* _Task prompt_: Extract the source text from each of the records below and reproduce every line without any change.

* _Extracted information_:

^^^^^^^^

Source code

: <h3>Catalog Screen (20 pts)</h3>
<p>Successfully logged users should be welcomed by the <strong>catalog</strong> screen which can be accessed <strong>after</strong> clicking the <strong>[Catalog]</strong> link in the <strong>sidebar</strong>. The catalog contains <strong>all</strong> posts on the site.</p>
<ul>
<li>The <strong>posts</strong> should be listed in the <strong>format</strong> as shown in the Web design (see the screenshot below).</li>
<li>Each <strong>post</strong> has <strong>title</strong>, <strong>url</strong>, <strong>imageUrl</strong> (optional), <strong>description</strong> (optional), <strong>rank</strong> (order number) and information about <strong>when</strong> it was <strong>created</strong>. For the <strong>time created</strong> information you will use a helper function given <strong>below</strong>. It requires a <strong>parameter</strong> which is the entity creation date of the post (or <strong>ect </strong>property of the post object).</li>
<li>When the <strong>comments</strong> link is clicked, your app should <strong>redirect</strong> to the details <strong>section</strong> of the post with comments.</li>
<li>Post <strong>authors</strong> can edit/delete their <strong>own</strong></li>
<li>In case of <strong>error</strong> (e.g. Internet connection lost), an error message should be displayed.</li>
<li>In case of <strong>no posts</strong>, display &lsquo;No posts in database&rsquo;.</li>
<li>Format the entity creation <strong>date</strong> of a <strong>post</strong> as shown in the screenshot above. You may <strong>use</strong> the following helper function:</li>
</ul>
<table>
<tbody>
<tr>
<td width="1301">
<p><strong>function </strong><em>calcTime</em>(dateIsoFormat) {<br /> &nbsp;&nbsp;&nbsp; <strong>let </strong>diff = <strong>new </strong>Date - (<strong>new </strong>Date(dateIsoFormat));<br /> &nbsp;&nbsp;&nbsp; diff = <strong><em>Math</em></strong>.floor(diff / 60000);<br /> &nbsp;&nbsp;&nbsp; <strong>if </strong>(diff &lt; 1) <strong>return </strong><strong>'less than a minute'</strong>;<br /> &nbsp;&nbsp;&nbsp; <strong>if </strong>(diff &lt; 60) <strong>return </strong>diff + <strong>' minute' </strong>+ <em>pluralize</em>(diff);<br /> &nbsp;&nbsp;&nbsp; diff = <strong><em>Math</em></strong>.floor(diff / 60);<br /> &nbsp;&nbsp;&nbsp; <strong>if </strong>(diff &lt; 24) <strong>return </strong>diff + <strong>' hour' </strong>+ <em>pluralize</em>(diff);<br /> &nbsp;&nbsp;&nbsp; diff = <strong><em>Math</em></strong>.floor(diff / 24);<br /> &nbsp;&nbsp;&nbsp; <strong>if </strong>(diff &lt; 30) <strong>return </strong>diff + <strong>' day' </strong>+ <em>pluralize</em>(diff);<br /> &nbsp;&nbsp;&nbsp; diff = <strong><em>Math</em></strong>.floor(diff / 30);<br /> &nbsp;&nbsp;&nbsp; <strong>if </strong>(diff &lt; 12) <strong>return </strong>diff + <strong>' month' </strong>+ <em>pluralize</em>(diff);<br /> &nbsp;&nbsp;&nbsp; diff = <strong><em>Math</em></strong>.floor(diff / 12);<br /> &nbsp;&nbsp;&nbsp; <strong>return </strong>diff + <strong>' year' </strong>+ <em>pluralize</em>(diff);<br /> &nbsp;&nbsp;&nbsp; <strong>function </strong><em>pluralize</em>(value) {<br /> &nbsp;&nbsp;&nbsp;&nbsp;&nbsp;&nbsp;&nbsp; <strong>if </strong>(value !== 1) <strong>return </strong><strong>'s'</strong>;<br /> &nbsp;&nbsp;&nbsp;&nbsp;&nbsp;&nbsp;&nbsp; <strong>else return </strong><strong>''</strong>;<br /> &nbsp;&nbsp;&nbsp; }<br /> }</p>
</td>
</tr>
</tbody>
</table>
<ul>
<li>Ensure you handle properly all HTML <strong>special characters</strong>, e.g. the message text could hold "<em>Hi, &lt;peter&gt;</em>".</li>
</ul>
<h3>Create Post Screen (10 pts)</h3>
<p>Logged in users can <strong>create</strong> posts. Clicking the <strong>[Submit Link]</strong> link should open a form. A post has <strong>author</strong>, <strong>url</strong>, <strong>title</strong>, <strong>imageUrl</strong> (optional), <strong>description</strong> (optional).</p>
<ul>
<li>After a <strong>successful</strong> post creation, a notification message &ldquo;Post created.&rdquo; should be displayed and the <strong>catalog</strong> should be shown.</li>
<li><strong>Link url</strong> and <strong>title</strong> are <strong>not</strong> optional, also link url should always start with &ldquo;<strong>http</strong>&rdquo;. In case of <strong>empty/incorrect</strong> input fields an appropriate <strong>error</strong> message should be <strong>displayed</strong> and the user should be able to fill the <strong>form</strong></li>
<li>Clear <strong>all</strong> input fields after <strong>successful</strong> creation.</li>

^^^^^^^^

* _Your response_:
Source code

: <h3>Catalog Screen (20 pts)</h3>
<p>Successfully logged users should be welcomed by the <strong>catalog</strong> screen which can be accessed <strong>after</strong> clicking the <strong>[Catalog]</strong> link in the <strong>sidebar</strong>. The catalog contains <strong>all</strong> posts on the site.</p>
<ul>
<li>The <strong>posts</strong> should be listed in the <strong>format</strong> as shown in the Web design (see the screenshot below).</li>
<li>Each <strong>post</strong> has <strong>title</strong>, <strong>url</strong>, <strong>imageUrl</strong> (optional), <strong>description</strong> (optional), <strong>rank</strong> (order number) and information about <strong>when</strong> it was <strong>created</strong>. For the <strong>time created</strong> information you will use a helper function given <strong>below</strong>. It requires a <strong>parameter</strong> which is the entity creation date of the post (or <strong>ect </strong>property of the post object).</li>
<li>When the <strong>comments</strong> link is clicked, your app should <strong>redirect</strong> to the details <strong>section</strong> of the post with comments.</li>
<li>Post <strong>authors</strong> can edit/delete their <strong>own</strong></li>
<li>In case of <strong>error</strong> (e.g. Internet connection lost), an error message should be displayed.</li>
<li>In case of <strong>no posts</strong>, display &lsquo;No posts in database&rsquo;.</li>
<li>Format the entity creation <strong>date</strong> of a <strong>post</strong> as shown in the screenshot above. You may <strong>use</strong> the following helper function:</li>
</ul>
<table>
<tbody>
<tr>
<td width="1301">
<p><strong>function </strong><em>calcTime</em>(dateIsoFormat) {<br /> &nbsp;&nbsp;&nbsp; <strong>let </strong>diff = <strong>new </strong>Date - (<strong>new </strong>Date(dateIsoFormat));<br /> &nbsp;&nbsp;&nbsp; diff = <strong><em>Math</em></strong>.floor(diff / 60000);<br /> &nbsp;&nbsp;&nbsp; <strong>if </strong>(diff &lt; 1) <strong>return </strong><strong>'less than a minute'</strong>;<br /> &nbsp;&nbsp;&nbsp; <strong>if </strong>(diff &lt; 60) <strong>return </strong>diff + <strong>' minute' </strong>+ <em>pluralize</em>(diff);<br /> &nbsp;&nbsp;&nbsp; diff = <strong><em>Math</em></strong>.floor(diff / 60);<br /> &nbsp;&nbsp;&nbsp; <strong>if </strong>(diff &lt; 24) <strong>return </strong>diff + <strong>' hour' </strong>+ <em>pluralize</em>(diff);<br /> &nbsp;&nbsp;&nbsp; diff = <strong><em>Math</em></strong>.floor(diff / 24);<br /> &nbsp;&nbsp;&nbsp; <strong>if </strong>(diff &lt; 30) <strong>return </strong>diff + <strong>' day' </strong>+ <em>pluralize</em>(diff);<br /> &nbsp;&nbsp;&nbsp; diff = <strong><em>Math</em></strong>.floor(diff / 30);<br /> &nbsp;&nbsp;&nbsp; <strong>if </strong>(diff &lt; 12) <strong>return </strong>diff + <strong>' month' </strong>+ <em>pluralize</em>(diff);<br /> &nbsp;&nbsp;&nbsp; diff = <strong><em>Math</em></strong>.floor(diff / 12);<br /> &nbsp;&nbsp;&nbsp; <strong>return </strong>diff + <strong>' year' </strong>+ <em>pluralize</em>(diff);<br /> &nbsp;&nbsp;&nbsp; <strong>function </strong><em>pluralize</em>(value) {<br /> &nbsp;&nbsp;&nbsp;&nbsp;&nbsp;&nbsp;&nbsp; <strong>if </strong>(value !== 1) <strong>return </strong><strong>'s'</strong>;<br /> &nbsp;&nbsp;&nbsp;&nbsp;&nbsp;&nbsp;&nbsp; <strong>else return </strong><strong>''</strong>;<br /> &nbsp;&nbsp;&nbsp; }<br /> }</p>
</td>
</tr>
</tbody>
</table>
<ul>
<li>Ensure you handle properly all HTML <strong>special characters</strong>, e.g. the message text could hold "<em>Hi, &lt;peter&gt;</em>".</li>
</ul>
<h3>Create Post Screen (10 pts)</h3>
<p>Logged in users can <strong>create</strong> posts. Clicking the <strong>[Submit Link]</strong> link should open a form. A post has <strong>author</strong>, <strong>url</strong>, <strong>title</strong>, <strong>imageUrl</strong> (optional), <strong>description</strong> (optional).</p>
<ul>
<li>After a <strong>successful</strong> post creation, a notification message &ldquo;Post created.&rdquo; should be displayed and the <strong>catalog</strong> should be shown.</li>
<li><strong>Link url</strong> and <strong>title</strong> are <strong>not</strong> optional, also link url should always start with &ldquo;<strong>http</strong>&rdquo;. In case of <strong>empty/incorrect</strong> input fields an appropriate <strong>error</strong> message should be <strong>displayed</strong> and the user should be able to fill the <strong>form</strong></li>
<li>Clear <strong>all</strong> input fields after <strong>successful</strong> creation.</li>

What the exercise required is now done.